Cloud platforms face new threat as GPUHammer targets shared NVIDIA GPUs

Cloud platforms are confronting a new security threat as researchers unveil GPUHammer, a RowHammer attack variant that targets shared NVIDIA GPUs. This exploit allows malicious users to induce bit flips in GPU memory, threatening the integrity of AI models and data.

For the first time, RowHammer-style attacks have been demonstrated against NVIDIA GPUs, such as the A6000 with GDDR6 memory. In multi-tenant cloud environments, attackers can tamper with other users’ data by running specially crafted GPU workloads that trigger memory corruption.

How does GPUHammer threaten shared cloud GPUs?

GPUHammer exploits physical vulnerabilities in DRAM, causing bit flips in memory cells through repeated access patterns. In cloud settings where multiple users share the same GPU, this means one tenant could sabotage another’s AI models or data without direct access to their files.

The risk is heightened when system-level Error Correction Codes (ECC) are disabled, which is sometimes allowed for performance reasons on major platforms like AWS and GCP.

Did you know?
A single GPUHammer-induced bit flip on an NVIDIA A6000 GPU can degrade an AI model’s accuracy from 80% to below 1%, potentially sabotaging critical workloads.

What makes AI models especially vulnerable to GPUHammer?

Researchers found that a single targeted bit flip can degrade an AI model’s accuracy from 80% to less than 1%. This makes GPUHammer a potent weapon for sabotaging deep learning tasks, especially in shared or serverless GPU environments where data from different users can reside close together in memory.

ALSO READ | CISA’s Emergency Alert: Critical Citrix Flaw Lets Attackers Bypass Security in Minutes

Can ECC and other mitigations protect cloud users?

NVIDIA recommends enabling system-level ECC to defend against GPUHammer, as it can detect and correct single-bit errors. However, enabling ECC can reduce GPU performance by up to 10% and decrease available memory, making it a trade-off for cloud providers and users.
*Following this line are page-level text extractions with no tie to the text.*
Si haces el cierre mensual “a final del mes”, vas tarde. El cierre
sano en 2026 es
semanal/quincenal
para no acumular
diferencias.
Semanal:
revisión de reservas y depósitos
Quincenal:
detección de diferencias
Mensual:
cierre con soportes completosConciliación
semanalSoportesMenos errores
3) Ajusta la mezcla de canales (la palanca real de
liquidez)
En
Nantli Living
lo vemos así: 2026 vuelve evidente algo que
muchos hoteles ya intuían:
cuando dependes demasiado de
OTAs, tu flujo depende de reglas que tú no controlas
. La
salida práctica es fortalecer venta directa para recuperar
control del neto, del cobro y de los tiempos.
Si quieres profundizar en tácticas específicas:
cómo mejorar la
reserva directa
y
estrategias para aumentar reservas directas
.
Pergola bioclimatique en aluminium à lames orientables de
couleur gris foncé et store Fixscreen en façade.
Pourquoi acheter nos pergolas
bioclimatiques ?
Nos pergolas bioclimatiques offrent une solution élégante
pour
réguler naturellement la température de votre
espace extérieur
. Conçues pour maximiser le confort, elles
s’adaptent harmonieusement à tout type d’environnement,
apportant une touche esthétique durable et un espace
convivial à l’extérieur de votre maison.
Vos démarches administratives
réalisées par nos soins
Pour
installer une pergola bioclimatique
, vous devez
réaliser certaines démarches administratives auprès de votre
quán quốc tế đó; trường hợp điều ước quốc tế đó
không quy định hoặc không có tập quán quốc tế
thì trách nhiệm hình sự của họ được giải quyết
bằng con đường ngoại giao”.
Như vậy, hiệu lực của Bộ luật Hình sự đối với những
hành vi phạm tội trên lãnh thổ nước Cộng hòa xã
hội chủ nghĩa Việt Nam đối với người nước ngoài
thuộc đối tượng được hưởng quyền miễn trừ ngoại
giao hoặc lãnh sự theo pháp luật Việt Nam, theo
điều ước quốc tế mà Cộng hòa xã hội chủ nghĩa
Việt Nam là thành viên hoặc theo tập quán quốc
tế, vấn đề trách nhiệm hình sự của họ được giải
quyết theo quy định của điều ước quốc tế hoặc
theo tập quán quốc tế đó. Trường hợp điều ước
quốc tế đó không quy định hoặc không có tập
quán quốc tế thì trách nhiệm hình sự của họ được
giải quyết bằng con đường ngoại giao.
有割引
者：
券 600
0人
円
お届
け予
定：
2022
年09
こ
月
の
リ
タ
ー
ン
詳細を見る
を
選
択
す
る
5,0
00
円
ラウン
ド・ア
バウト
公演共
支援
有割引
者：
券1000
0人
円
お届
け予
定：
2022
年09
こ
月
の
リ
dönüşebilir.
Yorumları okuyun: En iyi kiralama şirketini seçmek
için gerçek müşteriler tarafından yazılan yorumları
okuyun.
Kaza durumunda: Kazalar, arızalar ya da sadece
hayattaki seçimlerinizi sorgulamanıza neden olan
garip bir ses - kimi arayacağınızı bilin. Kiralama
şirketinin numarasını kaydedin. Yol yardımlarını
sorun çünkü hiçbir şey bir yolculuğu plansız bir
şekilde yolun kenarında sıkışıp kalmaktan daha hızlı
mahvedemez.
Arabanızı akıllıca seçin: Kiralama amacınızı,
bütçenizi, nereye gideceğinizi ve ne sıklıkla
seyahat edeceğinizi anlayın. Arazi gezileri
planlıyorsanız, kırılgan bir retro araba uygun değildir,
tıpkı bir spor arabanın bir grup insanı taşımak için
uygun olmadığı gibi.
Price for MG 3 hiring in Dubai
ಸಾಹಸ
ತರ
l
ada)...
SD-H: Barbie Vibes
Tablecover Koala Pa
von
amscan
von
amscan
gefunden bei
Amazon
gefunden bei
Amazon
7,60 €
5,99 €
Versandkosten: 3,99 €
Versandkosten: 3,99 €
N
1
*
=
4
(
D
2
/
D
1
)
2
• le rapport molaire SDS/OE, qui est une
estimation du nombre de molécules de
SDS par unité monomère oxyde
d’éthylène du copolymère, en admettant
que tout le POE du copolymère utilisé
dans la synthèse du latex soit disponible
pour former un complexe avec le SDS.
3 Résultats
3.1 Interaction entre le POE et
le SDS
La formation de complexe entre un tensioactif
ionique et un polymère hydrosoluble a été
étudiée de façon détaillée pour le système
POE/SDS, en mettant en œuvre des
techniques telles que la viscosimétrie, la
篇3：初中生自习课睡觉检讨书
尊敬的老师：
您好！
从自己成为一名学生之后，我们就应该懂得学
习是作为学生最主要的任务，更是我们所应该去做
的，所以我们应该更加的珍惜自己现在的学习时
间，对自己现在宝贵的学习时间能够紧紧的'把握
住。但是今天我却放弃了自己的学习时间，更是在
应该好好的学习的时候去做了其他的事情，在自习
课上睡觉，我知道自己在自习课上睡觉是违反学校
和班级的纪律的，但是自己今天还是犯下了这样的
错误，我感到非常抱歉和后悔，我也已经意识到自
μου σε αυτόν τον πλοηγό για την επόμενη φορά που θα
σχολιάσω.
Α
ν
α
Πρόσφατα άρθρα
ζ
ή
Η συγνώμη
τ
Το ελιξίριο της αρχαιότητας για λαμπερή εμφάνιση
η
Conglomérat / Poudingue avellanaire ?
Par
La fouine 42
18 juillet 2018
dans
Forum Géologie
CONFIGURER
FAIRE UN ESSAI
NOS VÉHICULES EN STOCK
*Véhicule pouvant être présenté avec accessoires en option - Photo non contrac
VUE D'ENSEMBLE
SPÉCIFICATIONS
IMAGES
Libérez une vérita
Newer NVIDIA GPUs, such as the H100 and RTX 5090, feature on-die ECC that is always active, but many widely used data center models remain exposed if ECC is disabled. Attackers can still exploit these vulnerabilities in environments without ECC enforcement.

What are the broader implications for cloud AI security?

GPUHammer’s emergence highlights the growing attack surface in multi-tenant cloud platforms. As more organizations rely on shared GPUs for AI, the risk of targeted model sabotage and data corruption rises, demanding urgent attention to hardware-level defenses and best practices.

Cloud providers now face mounting pressure to enable ECC by default and review their security postures. The incident heralds a new era of hardware attacks that could fundamentally alter the global security of cloud AI workloads.